Comments on: Commutative Law of Multiplication

By: bill

bill — Tue, 27 Dec 2011 18:31:35 +0000

but i think the author forgot about one fact (it is almost fact, if it is not 100% right), ie, $ is getting depreciated. so paying a lump-sum tax bill 30 years from now is better than paying NOW. in this way, even if tax rate are the same 30 years from now, i would argue that traditional is better than roth (with time value of money in consideration).

By: Tom

Tom — Thu, 16 Sep 2010 17:50:16 +0000

Nice post, agree that the simple dollar is often, well, too simple in its analysis.

However, isn’t your math wrong? What I mean is, the point you make is correct, you either pay tax upfront or on the back end, but you shouldn’t use two variables for taxation.

Saying n * (1 – t1) = (1 – t0) * n
is like saying n*(1-x)= (1-y)*n, which is not an example of the commutative property, its an equation with three variables.

By: Fred

Fred — Sun, 02 May 2010 04:25:43 +0000

The common misconception is that the Roth option is better because “your earnings grow tax-free.” Looking closely at this claim:

If the future value of your investment is FV, and the present value is PV, then FV=PV(1+i)^y, where i is the interest rate per period and y is the number of periods the investment accumulates interest. For a traditional 401k, taxes are applied after interest has compounded, i.e. FV=(PV(1+i)^y)(1-t0). With the Roth option, taxes are applied to the present value, before interest accumulates, i.e. FV=(PV(1-t1))(1+i)^y. Because of the commutative property (not “law”) of multiplication, and assuming t1=t0, the FV is the same for both options. So although it seems that your earnings would grow tax-free for the Roth option, in fact, it’s more like the government taxes your earnings before you earn them.

By: TFB

TFB — Mon, 31 Mar 2008 22:16:00 +0000

Kyle - I hear you. The contribution limit is a problem, but only if you hit the limit. If contributing to a Roth IRA means contributing more, you can also increase the contribution to the traditional 401k instead. According to this study by Vanguard, only 10% of people max out their 401k. If you are one of the 10%, then yes, Roth means you can contribute more. For the other 90%, instead of contributing to Roth, they can also increase their 401k contributions. Then this math law applies.

By: kyle

kyle — Mon, 31 Mar 2008 18:21:00 +0000

I disagree with your application of the commutative law to IRAs.

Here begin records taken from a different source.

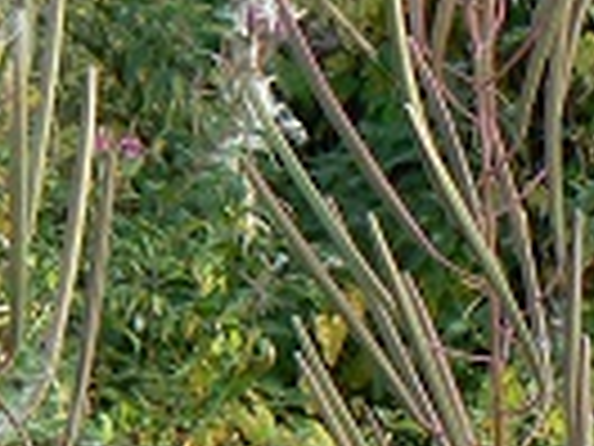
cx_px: 148
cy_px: 694
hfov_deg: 12.0
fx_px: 2814
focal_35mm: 164
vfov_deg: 8.8
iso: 80
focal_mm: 6
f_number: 5.6
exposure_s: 1/160
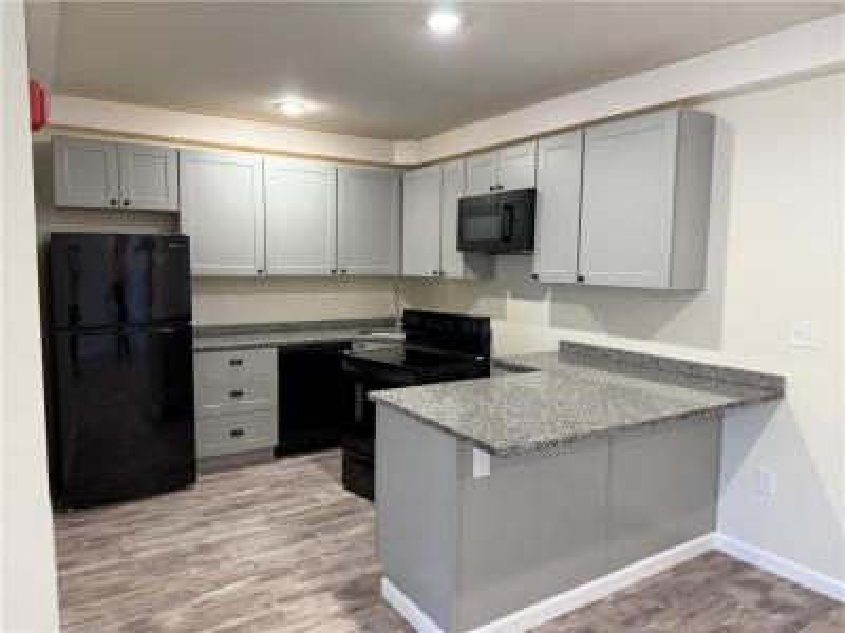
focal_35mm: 24
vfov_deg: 56.8
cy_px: 316
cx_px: 422
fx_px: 586
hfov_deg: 71.6
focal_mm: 6.76
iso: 250
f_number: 1.78
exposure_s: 1/60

You’re forgetting the effect of contribution limits. By using a Roth IRA you can pay the taxes from your other income, effectively increasing the amount you can contribute. If you put the money in a traditional IRA, on the other hand, you may end up paying taxes the taxes from your distributions if you don’t other income to pay them.

By: Anonymous

Anonymous — Wed, 27 Jun 2007 12:31:00 +0000

Thank you for this post. The Simple Dollar is, for whatever reason, a very popular sight despite the fact that (1) his posts usually lack content and (2) when he does have something, he often gets it wrong. I've followed his logic with squinted eyes since the get-go.

That said, I have enjoyed your postings. Relevant and factual. And you don't feel some mandate to have six posts a day just to have six posts. Keeps it 'simple'.

-Mike